Theory Binary_Relations_Agree

✐‹creator "Kevin Kappelmann"›
subsection ‹Agreement›
theory Binary_Relations_Agree
  imports
    Functions_Monotone
begin

consts rel_agree_on :: "'a ⇒ 'b ⇒ bool"

overloading
  rel_agree_on_pred ≡ "rel_agree_on :: ('a ⇒ bool) ⇒ (('a ⇒ 'b ⇒ bool) ⇒ bool) ⇒ bool"
begin
  definition "rel_agree_on_pred (P :: 'a ⇒ bool) (ℛ :: ('a ⇒ 'b ⇒ bool) ⇒ bool) ≡
    ∀R R' : ℛ. R↾⇘P⇙ = R'↾⇘P⇙"
end

lemma rel_agree_onI [intro]:
  assumes "⋀R R' x y. ℛ R ⟹ ℛ R' ⟹ P x ⟹ R x y ⟹ R' x y"
  shows "rel_agree_on P ℛ"
  using assms unfolding rel_agree_on_pred_def by blast

lemma rel_agree_onE:
  assumes "rel_agree_on P ℛ"
  obtains "⋀R R'. ℛ R ⟹ ℛ R' ⟹ R↾⇘P⇙ = R'↾⇘P⇙"
  using assms unfolding rel_agree_on_pred_def by blast

lemma rel_restrict_left_eq_if_rel_agree_onI:
  assumes "rel_agree_on P ℛ"
  and "ℛ R" "ℛ R'"
  shows "R↾⇘P⇙ = R'↾⇘P⇙"
  using assms by (blast elim: rel_agree_onE)

lemma rel_agree_onD:
  assumes "rel_agree_on P ℛ"
  and "ℛ R" "ℛ R'"
  and "P x"
  and "R x y"
  shows "R' x y"
  using assms by (blast elim: rel_agree_onE dest: fun_cong)

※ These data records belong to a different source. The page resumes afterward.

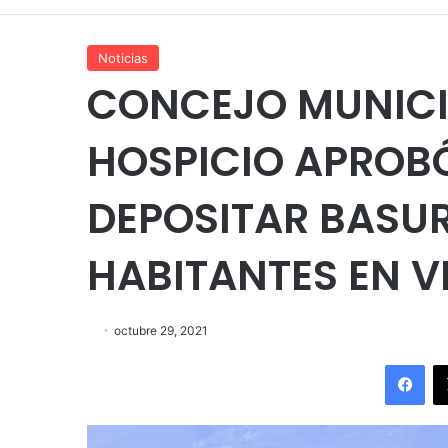
Noticias
CONCEJO MUNICI
HOSPICIO APROB
DEPOSITAR BASUR
HABITANTES EN V
octubre 29, 2021
Fac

lemma antimono_rel_agree_on:
  "((≤) ⇛⇩m (≤) ⇛ (≥)) (rel_agree_on :: ('a ⇒ bool) ⇒ (('a ⇒ 'b ⇒ bool) ⇒ bool) ⇒ bool)"
  by (intro mono_wrt_relI Fun_Rel_relI) (fastforce dest: rel_agree_onD)

lemma le_if_in_dom_le_if_rel_agree_onI:
  assumes "rel_agree_on A ℛ"
  and "ℛ R" "ℛ R'"
  and "in_dom R ≤ A"
  shows "R ≤ R'"
  using assms by (auto dest: rel_agree_onD[where ?R="R"])

lemma eq_if_in_dom_le_if_rel_agree_onI:
  assumes "rel_agree_on A ℛ"
  and "ℛ R" "ℛ R'"
  and "in_dom R ≤ A" "in_dom R' ≤ A"
  shows "R = R'"
  using assms le_if_in_dom_le_if_rel_agree_onI by blast

end